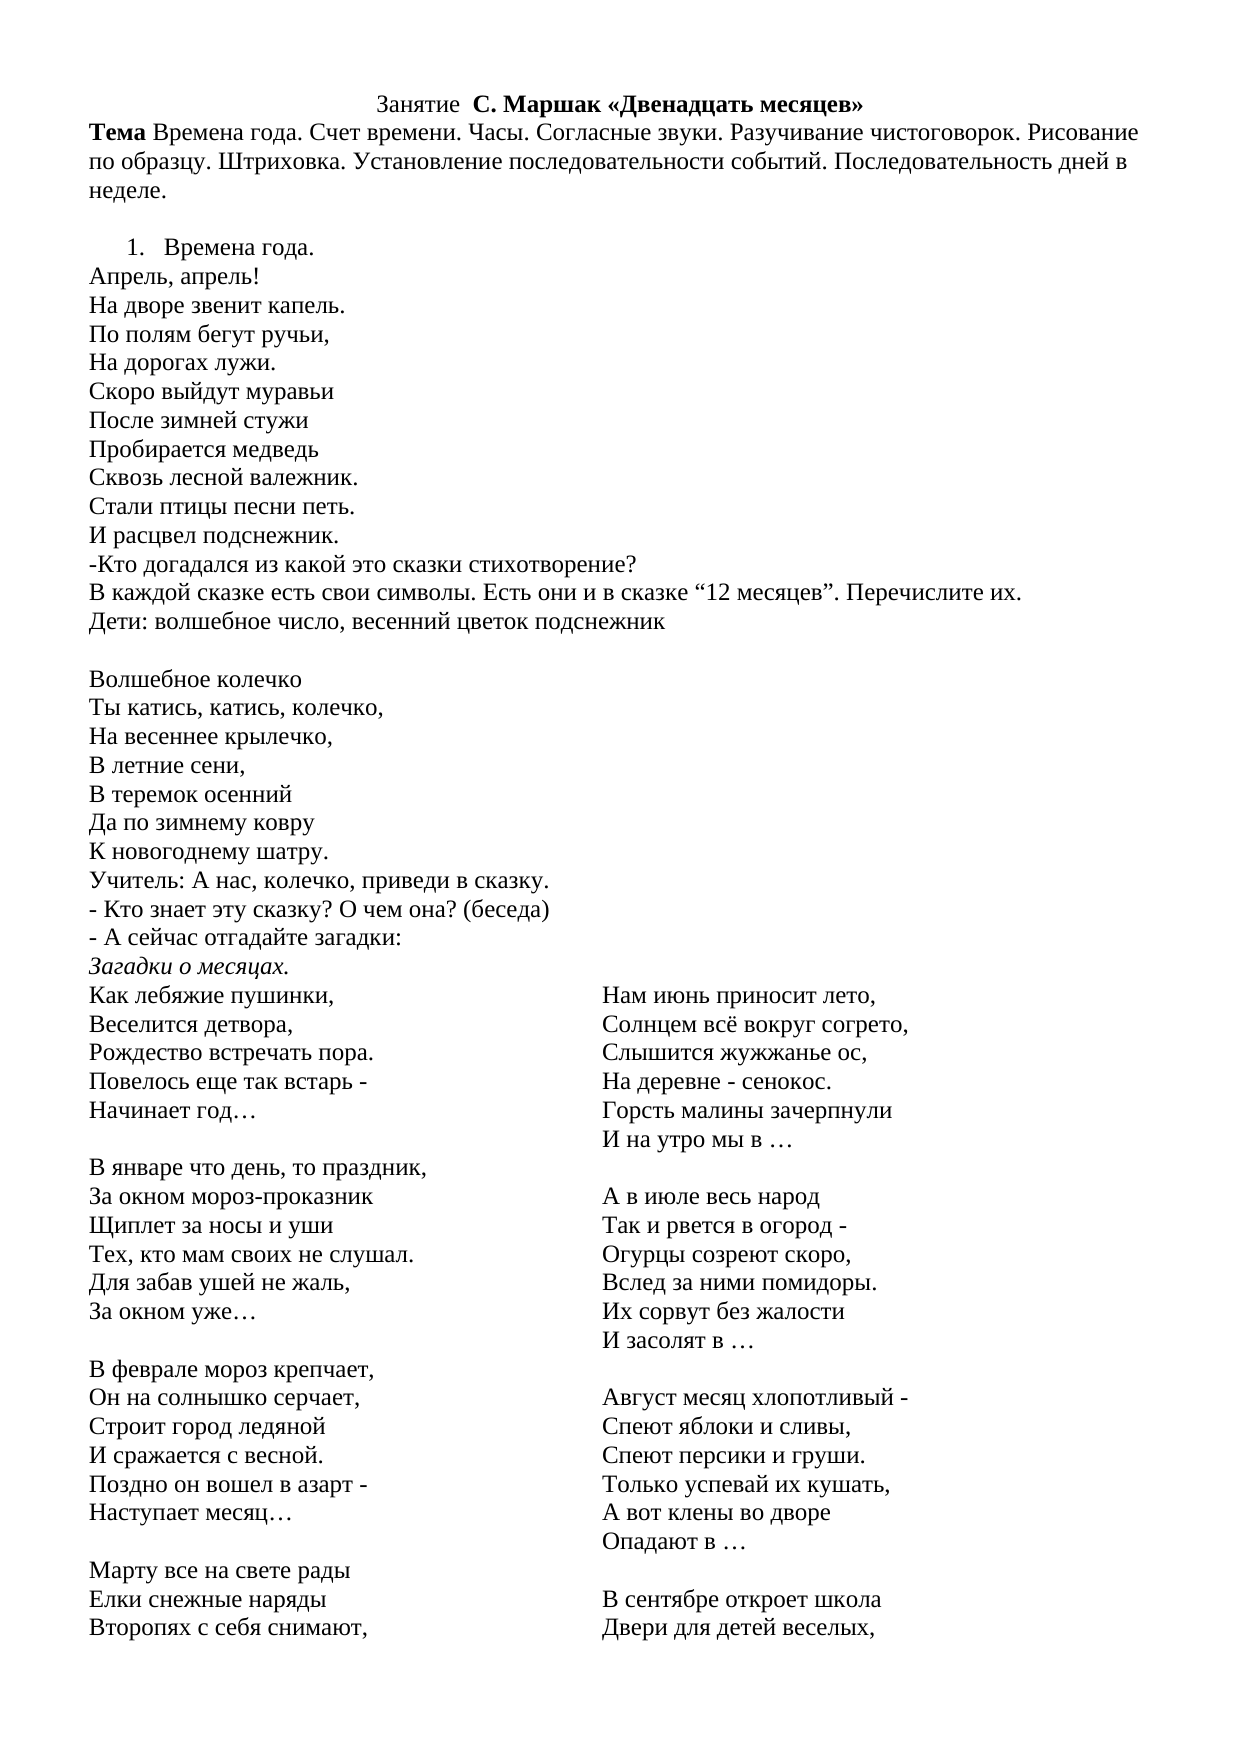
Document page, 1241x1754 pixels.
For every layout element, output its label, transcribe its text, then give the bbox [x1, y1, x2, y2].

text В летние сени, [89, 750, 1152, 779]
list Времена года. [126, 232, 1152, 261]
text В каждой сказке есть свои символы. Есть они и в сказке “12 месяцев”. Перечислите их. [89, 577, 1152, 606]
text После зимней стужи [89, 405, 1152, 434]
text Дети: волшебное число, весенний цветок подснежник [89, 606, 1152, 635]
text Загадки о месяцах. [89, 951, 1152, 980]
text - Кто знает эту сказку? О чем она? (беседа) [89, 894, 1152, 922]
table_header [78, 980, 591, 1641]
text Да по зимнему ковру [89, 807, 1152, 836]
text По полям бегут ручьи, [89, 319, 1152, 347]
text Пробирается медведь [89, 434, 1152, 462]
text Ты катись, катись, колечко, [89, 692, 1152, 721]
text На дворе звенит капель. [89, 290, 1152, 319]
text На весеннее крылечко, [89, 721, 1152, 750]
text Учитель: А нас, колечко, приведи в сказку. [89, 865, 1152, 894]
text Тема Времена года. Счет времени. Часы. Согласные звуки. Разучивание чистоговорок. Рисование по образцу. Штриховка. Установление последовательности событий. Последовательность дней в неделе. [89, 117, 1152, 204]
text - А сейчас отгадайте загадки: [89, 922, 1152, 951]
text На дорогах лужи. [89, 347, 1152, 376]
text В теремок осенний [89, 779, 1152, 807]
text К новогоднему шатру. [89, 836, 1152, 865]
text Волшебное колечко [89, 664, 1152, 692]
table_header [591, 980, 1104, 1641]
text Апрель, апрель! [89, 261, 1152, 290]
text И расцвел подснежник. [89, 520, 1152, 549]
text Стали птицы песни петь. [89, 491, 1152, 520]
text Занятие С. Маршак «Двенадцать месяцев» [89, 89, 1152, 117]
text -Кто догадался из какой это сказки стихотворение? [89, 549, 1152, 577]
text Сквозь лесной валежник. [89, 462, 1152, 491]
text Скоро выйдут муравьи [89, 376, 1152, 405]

__________________________________________________

**PROBLEM DESCRIPTION:** Above are the entries; count how many of their lines contain the word "года" and give only that number.

**PROBLEM SOLUTION:** 2